STATED EXERCISE:
Write out word for word the lines in the records that begin at the line containing "kingdom: Animalia" and stop after the line containing "scientific name: Lycaena phlaeas".

DATA SECTION:

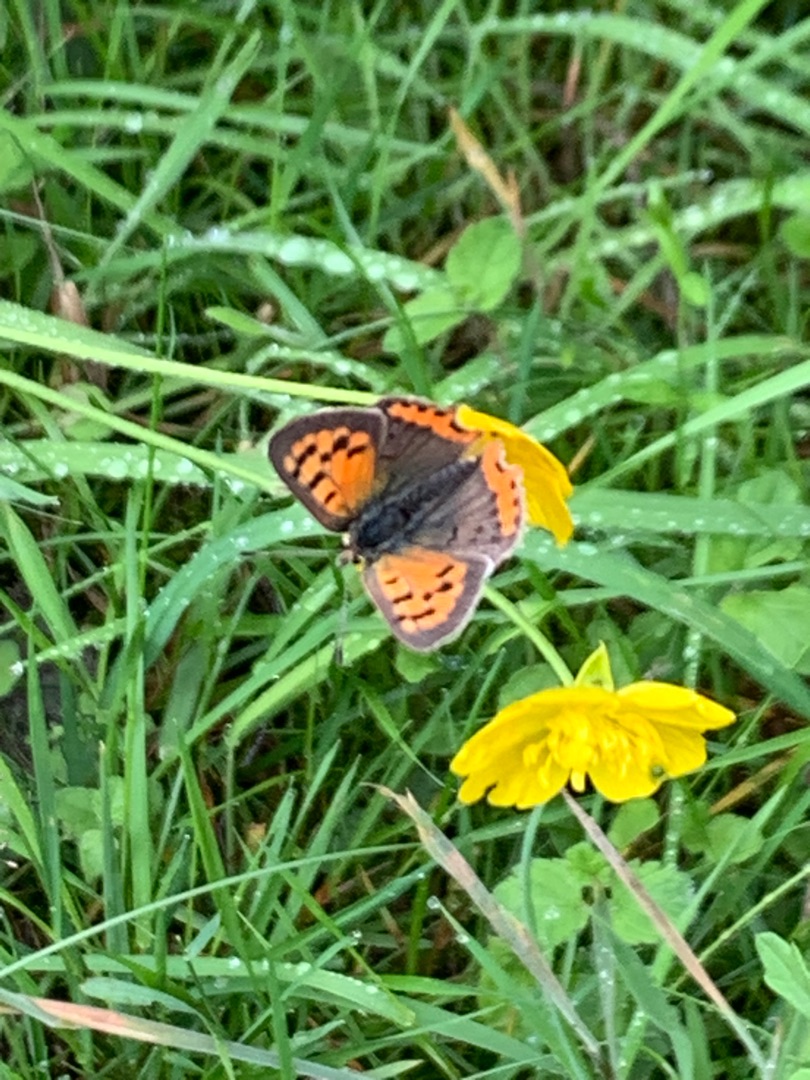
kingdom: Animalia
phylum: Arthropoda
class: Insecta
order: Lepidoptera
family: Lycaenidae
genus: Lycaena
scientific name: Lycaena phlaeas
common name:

...

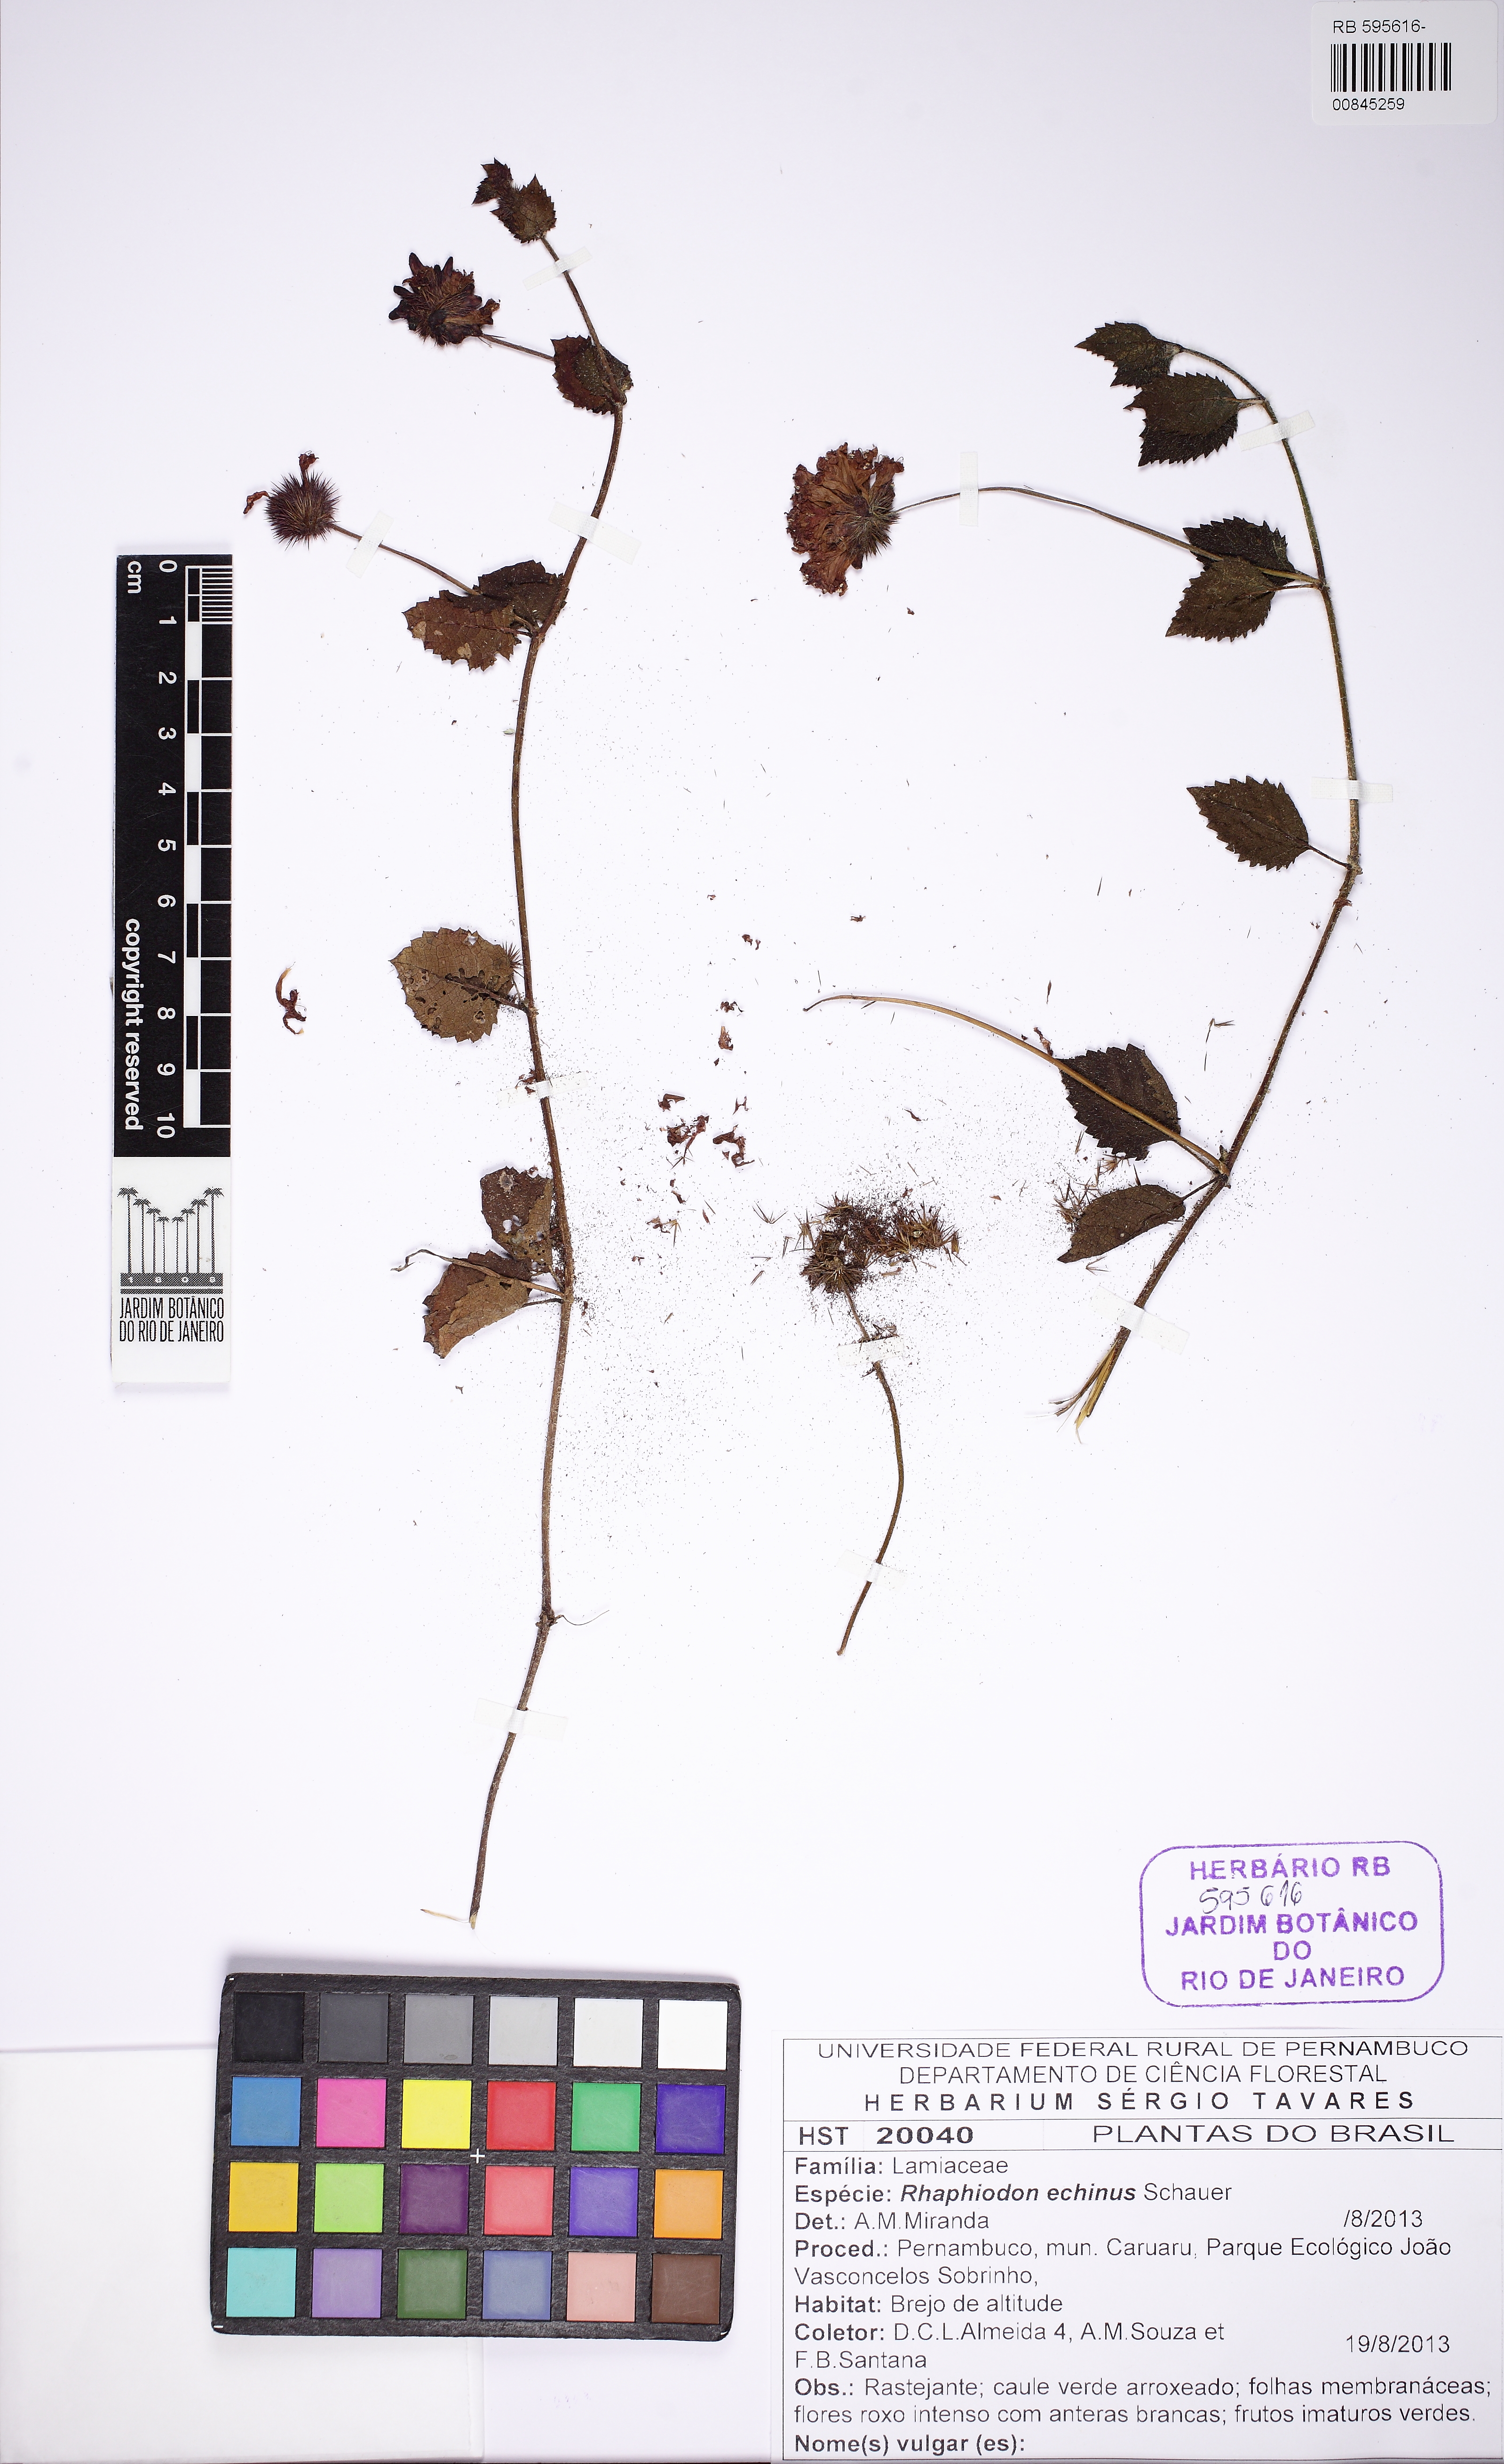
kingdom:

SOLUTION TO THE EXERCISE:
kingdom: Animalia
phylum: Arthropoda
class: Insecta
order: Lepidoptera
family: Lycaenidae
genus: Lycaena
scientific name: Lycaena phlaeas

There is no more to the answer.